The primary structure of the large human basement membrane heparan sulfate proteoglycan (HSPG) core protein was determined from cDNA clones. The cDNA sequence codes for a 467-kD protein with a 21-residue signal peptide. Analysis of the amino acid sequence showed that the protein consists of five domains. The amino-terminal domain I contains three putative heparan sulfate attachment sites; domain II has four LDL receptor-like repeats; domain III contains repeats similar to those in the short arms of laminin; domain IV has lg-like repeats resembling those in neural cell adhesion molecules; and domain V contains sequences resembling repeats in the G domain of the laminin A chain and repeats in the EGF. The domain structure of the human basement membrane HSPG core protein suggests that this mosaic protein has evolved through shuffling of at least four different functional elements previously identified in other proteins and through duplication of these elements to form the functional domains. Comparison of the human amino acid sequence with a partial amino acid sequence from the corresponding mouse protein (Noonan, D. M., E. A. Horigan, S. R. Ledbetter, G. Vogeli, M. Sasaki, Y. Yamada, and J. R. Hassell. 1988. J. Biol. Chem. 263:16379-16387) shows a major difference between the species in domain IV, which contains the Ig repeats: seven additional repeats are found in the human protein inserted in the middle of the second repeat in the mouse sequence. This suggests either alternative splicing or a very recent duplication event in evolution. The multidomain structure of the basement membrane HSPG implies a versatile role for this protein. The heparan sulfate chains presumably participate in the selective permeability of basement membranes and, additionally, the core protein may be involved in a number of biological functions such as cell binding, LDL-metabolism, basement membrane assembly, calcium binding, and growth- and neurite-promoting activities.

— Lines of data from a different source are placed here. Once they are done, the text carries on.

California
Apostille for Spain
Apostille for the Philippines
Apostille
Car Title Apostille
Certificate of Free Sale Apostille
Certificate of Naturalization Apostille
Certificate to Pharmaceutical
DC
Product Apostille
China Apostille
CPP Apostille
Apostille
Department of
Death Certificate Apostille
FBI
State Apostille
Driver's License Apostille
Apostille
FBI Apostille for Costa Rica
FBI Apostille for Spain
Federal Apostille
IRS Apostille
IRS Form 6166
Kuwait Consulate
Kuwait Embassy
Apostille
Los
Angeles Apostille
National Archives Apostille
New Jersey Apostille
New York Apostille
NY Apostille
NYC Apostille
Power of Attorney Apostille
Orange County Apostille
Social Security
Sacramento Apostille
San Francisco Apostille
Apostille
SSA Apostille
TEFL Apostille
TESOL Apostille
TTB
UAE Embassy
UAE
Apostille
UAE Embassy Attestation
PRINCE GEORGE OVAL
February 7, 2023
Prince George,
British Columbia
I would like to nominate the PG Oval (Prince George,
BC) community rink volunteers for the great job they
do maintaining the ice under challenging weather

人类大分子量基底膜硫酸乙酰肝素蛋白聚糖(HSPG)核心蛋白的一级结构是通过cDNA克隆确定的。该cDNA序列编码一种带有21个氨基酸残基信号肽的467-kD蛋白。对氨基酸序列的分析表明,该蛋白由五个结构域组成。氨基末端的结构域I包含三个假定的硫酸乙酰肝素附着位点;结构域II有四个低密度脂蛋白受体样重复序列;结构域III包含与层粘连蛋白短臂中的重复序列相似的重复序列;结构域IV有类似于神经细胞粘附分子中的免疫球蛋白样重复序列;结构域V包含与层粘连蛋白A链G结构域中的重复序列以及表皮生长因子中的重复序列相似的序列。人类基底膜HSPG核心蛋白的结构域结构表明,这种镶嵌蛋白是通过至少四种先前在其他蛋白中鉴定出的不同功能元件的重排以及这些元件的复制以形成功能结构域而进化而来的。将人类氨基酸序列与相应小鼠蛋白的部分氨基酸序列(Noonan, D. M., E. A. Horigan, S. R. Ledbetter, G. Vogeli, M. Sasaki, Y. Yamada, and J. R. Hassell. 1988. J. Biol. Chem. 263:16379 - 16387)进行比较,发现在包含免疫球蛋白重复序列的结构域IV中,两种物种之间存在主要差异:在人类蛋白中,在小鼠序列第二个重复序列的中间插入了七个额外的重复序列。这表明可能存在选择性剪接或进化过程中非常近期的复制事件。基底膜HSPG的多结构域结构意味着该蛋白具有多种功能。硫酸乙酰肝素链可能参与基底膜的选择性通透性,此外,核心蛋白可能参与多种生物学功能,如细胞结合、低密度脂蛋白代谢、基底膜组装、钙结合以及促进生长和神经突生长的活动。